The Winding History and Flowing Taste
SEOUL, KOREA — Naju in Jeollanamdo is a city full of history, a city where you feel the spirit of 2,000 years of abundance and prosperity brought to life on the fertile Naju Plain.
The Yeongsangang is a river that originates in Yong-myeon, Damyang-gun, Jeollanamdo (South Jeolla Province), passes by Gwangju, Naju, and Yeongam, and runs through Mokpo, where it empties into the Yellow Sea. Whenever it meets a tributary, the river meanders with even more fluent curves and bears an even greater load of fertile soil to Naju.
In fact, the name of the province, “Jeolla,” is taken from the first syllables of the names of two cities, Jeonju and Naju, with some Korean pronunciation rules applied. This indicates how important the city of Naju has been throughout history. The city was long a commercial center; it attracted specia foods of all kinds from all over the Jeolla and Gyeongsang regions. Every kind of seafood was carried up the Yeongsangang, and grains produced on the Naju Plain filled the granaries and marketplace of Naju.
A wonderful style of cuisine naturally flourished here, and the city became famous for such delicacies as Yeongsanpo hongeo (fermented skate), Naju gomtang (beef bone soup), Naju jangeo-gui (broiled eel), and Songhyeon bulgogi.

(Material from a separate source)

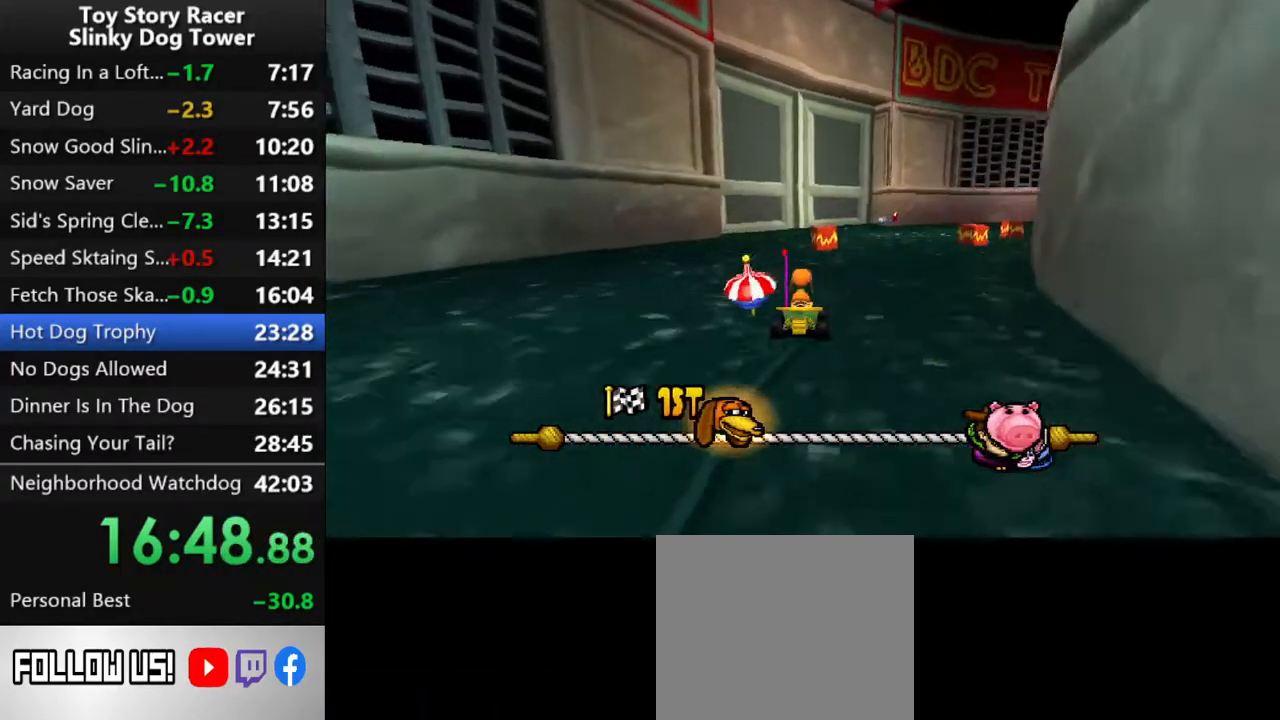
{"buttons": ["CROSS", "R1"], "left_stick": "center", "right_stick": "center", "events": [[300, "DPAD_RIGHT", "down"], [383, "DPAD_RIGHT", "up"], [467, "R1", "down"]]}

Hence the old saying, “Jeonju is for beauty; Naju is for flavor.”
Foreign visitors are taking part in the city's cooking event.
Unforgettable, addictive taste by fermentation
Naju is especially renowned for Yeongsanpo hongeo and Naju gomtang. The latter is the premiere meat dish of Jeollanam-do. This soup originated from janggukbap, which was made by simmering beef brawn, intestines, and so forth for a long time. It was served on the day of oiljang, which was a market that opened once every five days. It can be found at many restaurants in downtown Naju. The soup is clear and has a lot of meat. These two dishes are outshined by Yeongsanpo hongeo (fermented skate). Its pungent scent and taste are unmistakable and truly unique. Some people say it has “aesthetics of fermentation” in allusion to this specialty.

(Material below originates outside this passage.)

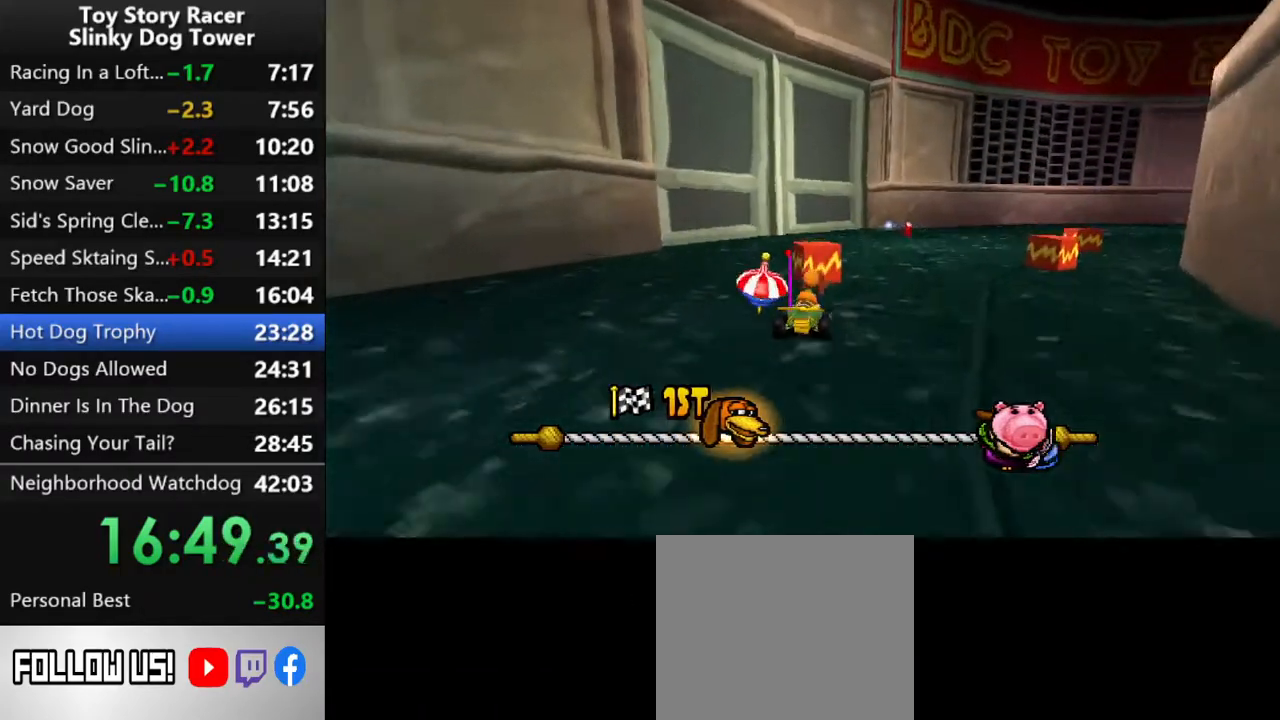
{"buttons": ["CROSS"], "left_stick": "center", "right_stick": "center"}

The fish contains ten times more urine than other fish, which transforms into ammonia through fermentation, making the fish an extremely alkaline food. The piercing, stimulating scent and taste of ammonia may at first be repulsive to the uninitiated but have a powerful addictive effect. Korea is the only country in the world where skate is served.
2,000 years of history in Naju
Naju has many clusters of tumuli. Some are as old as 2,000 years. A group of ancient tumuli in Bannam dates to Mahan, a confederacy of 54 small chiefdoms that thrived from around the 1st century BCE to the 3rd century CE. The cluster includes tumuli big and small over a vast area and is believed to have been formed over a period of 200 years. Some of the hidden treasures of the tumuli have been excavated. Notably, in Tumulus No. 9 in Sinchon, archeologists discovered a gilt-bronze crown (National Treasure No. 295), gilt-bronze shoes, and a decorated Korean sword called hwandudae-do, among other artifacts. The presence of some 35 tumuli in Bannam and nearby Bogam indicates that the ruling class of the Mahan Confederacy established itself along the Yeongsangang, which was the source of their power.
Naju Eupseong, through which a creek called Najucheon flows, became an important administrative unit called Naju-mok in 983. Numerous remains from the Goryeo Dynasty (918-1392) stand along its banks including many ramparts. Two big gates called Namgomun and Dongjeommun were restored in 1993 and 2006, giving us some insight as to what Naju Eupseong may have looked like as a castle area during the Goryeo period. Back then, Geumseong Gwan was the largest lodging facility in the nation, and Geumhak Heon was the main building of the residence of the chief of Naju-mok. Both are now open as accommodations.
At the center of the campus of Naju Hyanggyo, a government-run provincial academy, stands Daeseong Jeon. It was designated as Treasure No. 394 for its uncommon architectural beauty and historical value.
One of the best ways to enjoy the Yeongsangang is to sail on a Hwangpo dotbae.
The Yeongsangang has long been the lifeblood of the Naju Plain, which is the breadbasket of the Jeolla region. The river has provided livelihoods and a variety of foods and attractions. One of the best ways to enjoy the Yeongsangang is to sail on a hwangpo dotbae, a traditional wooden boat with yellowish sail. The boat plies the waters for about two kilometers between the port of Dahae and Seokgwan Jeong, a breathtakingly beautiful pavilion. The ride takes about 40 minutes, and the full panoply of scenic views of Naju will be yours, including another pavilion named Geumgang Jeong.